Your task is to copy every line of the records below that contains "INDIEN".

- [Records for this exercise]
####################

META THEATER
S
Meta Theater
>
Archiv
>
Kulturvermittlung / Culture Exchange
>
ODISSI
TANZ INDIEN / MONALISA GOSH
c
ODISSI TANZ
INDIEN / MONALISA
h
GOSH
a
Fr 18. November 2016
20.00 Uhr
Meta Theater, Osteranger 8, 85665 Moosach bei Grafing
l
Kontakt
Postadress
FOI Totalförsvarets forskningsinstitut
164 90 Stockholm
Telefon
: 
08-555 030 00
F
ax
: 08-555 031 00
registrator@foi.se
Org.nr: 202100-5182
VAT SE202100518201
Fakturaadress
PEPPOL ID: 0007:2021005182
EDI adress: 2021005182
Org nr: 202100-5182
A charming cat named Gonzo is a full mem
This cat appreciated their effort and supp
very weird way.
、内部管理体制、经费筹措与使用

####################

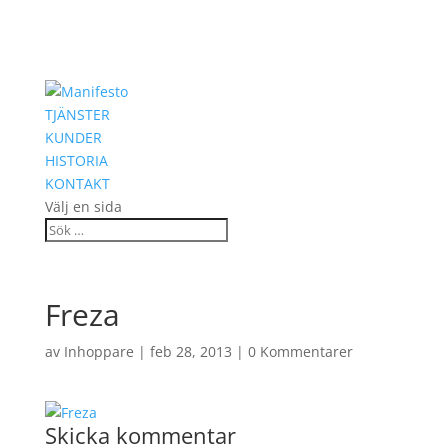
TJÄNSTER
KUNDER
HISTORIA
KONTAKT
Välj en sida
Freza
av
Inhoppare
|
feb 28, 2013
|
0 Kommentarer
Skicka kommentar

####################

- [Result of this task]
TANZ INDIEN / MONALISA GOSH
INDIEN / MONALISA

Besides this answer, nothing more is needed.